Both agreed that Aquila should be fined $4,000, but sparred over whether he should be suspended, the panel says.

“The society takes the position that except in the rarest circumstances, the current law is that a member who commits sexual harassment must be suspended to provide appropriate deterrence, individual and general,” the panel wrote.

‘Shame and embarrassment’

Ayli Klein, who represented the law society during Aquila’s hearing, recommended Aquila receive a suspension of 30 days — the shortest suspension the society would ask for in a sexual harassment case, the panel says.

The panel interviewed another student who witnessed the incident between Aquila and the student, who said the student looked uncomfortable as Aquila caressed her.
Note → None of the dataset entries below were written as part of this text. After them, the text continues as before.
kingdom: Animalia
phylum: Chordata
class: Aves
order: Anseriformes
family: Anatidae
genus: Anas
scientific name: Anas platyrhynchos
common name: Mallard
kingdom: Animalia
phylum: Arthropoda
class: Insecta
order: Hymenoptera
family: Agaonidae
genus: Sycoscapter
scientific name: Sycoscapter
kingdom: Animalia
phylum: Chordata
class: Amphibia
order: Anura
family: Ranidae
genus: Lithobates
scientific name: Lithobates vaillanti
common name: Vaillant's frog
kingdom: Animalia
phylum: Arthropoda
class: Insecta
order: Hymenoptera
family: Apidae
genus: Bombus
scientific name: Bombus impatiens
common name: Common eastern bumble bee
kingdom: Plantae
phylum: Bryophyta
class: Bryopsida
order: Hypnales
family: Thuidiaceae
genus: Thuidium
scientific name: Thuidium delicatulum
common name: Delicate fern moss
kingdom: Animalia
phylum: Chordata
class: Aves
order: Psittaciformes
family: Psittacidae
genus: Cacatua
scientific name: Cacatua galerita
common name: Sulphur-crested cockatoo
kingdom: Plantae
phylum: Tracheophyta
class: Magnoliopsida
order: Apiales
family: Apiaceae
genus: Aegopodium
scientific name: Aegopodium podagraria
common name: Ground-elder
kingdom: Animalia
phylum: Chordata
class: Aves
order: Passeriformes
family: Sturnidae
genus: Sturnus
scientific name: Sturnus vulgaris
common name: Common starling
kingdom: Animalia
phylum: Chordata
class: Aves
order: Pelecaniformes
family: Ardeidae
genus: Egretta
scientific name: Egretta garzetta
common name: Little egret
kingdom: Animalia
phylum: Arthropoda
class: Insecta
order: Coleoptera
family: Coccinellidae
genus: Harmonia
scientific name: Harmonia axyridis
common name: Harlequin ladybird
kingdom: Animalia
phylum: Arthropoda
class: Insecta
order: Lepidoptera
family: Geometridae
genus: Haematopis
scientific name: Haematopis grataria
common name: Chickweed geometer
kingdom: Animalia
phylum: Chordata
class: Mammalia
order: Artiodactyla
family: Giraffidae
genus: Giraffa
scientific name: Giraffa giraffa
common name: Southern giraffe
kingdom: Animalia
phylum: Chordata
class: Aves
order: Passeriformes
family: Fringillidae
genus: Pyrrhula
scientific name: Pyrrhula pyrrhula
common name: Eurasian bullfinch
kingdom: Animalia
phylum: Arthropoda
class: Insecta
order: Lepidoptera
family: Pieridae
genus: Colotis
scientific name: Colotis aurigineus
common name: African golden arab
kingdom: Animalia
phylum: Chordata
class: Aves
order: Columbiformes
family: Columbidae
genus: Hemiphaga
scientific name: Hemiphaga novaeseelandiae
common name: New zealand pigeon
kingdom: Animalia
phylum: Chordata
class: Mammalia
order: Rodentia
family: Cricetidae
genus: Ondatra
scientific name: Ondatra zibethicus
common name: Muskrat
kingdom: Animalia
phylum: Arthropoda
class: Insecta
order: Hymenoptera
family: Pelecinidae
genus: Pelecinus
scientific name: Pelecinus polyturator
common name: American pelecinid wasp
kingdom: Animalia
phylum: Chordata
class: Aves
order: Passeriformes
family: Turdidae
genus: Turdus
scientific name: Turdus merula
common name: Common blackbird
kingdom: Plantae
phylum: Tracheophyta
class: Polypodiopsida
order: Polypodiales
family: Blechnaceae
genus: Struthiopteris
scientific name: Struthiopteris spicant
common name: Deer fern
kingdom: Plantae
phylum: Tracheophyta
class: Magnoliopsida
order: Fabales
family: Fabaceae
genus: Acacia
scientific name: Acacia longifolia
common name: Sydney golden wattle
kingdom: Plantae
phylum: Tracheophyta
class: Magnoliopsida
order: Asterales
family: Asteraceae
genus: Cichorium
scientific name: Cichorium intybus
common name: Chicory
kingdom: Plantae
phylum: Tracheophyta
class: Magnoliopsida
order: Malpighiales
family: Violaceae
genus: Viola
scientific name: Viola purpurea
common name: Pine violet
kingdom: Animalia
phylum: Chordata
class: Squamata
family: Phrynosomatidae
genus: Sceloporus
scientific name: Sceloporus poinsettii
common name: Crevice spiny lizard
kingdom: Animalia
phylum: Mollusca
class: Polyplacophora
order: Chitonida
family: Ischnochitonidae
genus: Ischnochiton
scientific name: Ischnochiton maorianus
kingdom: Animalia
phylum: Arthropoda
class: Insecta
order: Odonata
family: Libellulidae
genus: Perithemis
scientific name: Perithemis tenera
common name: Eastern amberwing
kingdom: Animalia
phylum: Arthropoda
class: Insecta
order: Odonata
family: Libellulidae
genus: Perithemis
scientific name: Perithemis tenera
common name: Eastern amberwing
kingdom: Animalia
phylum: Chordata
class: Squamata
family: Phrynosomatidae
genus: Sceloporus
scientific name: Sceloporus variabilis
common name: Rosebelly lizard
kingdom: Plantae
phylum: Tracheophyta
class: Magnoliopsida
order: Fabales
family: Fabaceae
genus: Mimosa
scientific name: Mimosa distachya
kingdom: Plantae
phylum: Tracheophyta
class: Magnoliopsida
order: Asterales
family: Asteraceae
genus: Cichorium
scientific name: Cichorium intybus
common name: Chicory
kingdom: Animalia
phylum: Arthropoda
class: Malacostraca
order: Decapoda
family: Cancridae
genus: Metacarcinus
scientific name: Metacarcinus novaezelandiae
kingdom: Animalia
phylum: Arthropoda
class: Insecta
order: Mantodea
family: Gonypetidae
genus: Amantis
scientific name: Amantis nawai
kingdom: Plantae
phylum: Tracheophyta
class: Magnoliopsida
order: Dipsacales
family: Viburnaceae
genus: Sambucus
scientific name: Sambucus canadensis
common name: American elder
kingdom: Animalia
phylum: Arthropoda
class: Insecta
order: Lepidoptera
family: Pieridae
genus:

Klein said Aquila breached the trust relationship he had with the student as her coach, violating her dignity and bodily integrity while distressing her and other students who saw what happened.

But Simmonds argued against a suspension, saying that a reprimand and a fine would serve as an appropriate deterrent for Aquila. He also asked the panel to take into consideration the “shame and embarrassment” Aquila experienced while reporting the incident to his firm, fiancée and family.

Simmonds also said Aquila will not be able to serve on any law school programs in the future.

He submitted several documents on behalf of Aquila, including written apologies to the student and the law school, as well as confirmation that Aquila finished a number of trainings on topics like on sexual harassment, professionalism, as well as drug and alcohol awareness.

Simmonds also submitted reference letters from the managing partner and executive committee chair of Aquila’s firm, as well as one of his coworkers, his fiancée and his sister. They all described Aquila positively, saying the behaviour was out of character for him and they were confident that his risk to reoffend is very low, which the disciplinary panel accepted.

Panel praises student

However, the panel said while a reprimand is seen as more than just a “slap on the wrist” in the legal profession, the public may not also recognize it as such and could see a fine without a suspension as a lawyer “buying their way out of trouble.”

The panel acknowledged that it “must have been very difficult” for Aquila to inform his family, fiancée and firm about what happened, noting that he has taken the remedial steps expected of a law society member who commits such behaviour.

Aquila has been a “model of remedial actions” after a professional misconduct complaint, the panel said, noting that he only did so after learning of the student’s complaint against him.

The disciplinary panel also praised the student for coming forward and filing a complaint against Aquila, saying she had “nothing to gain personally and everything to lose in doing so.”

The panel said the incident provides an important lesson for law students and staff when it comes to alcohol consumption at school events.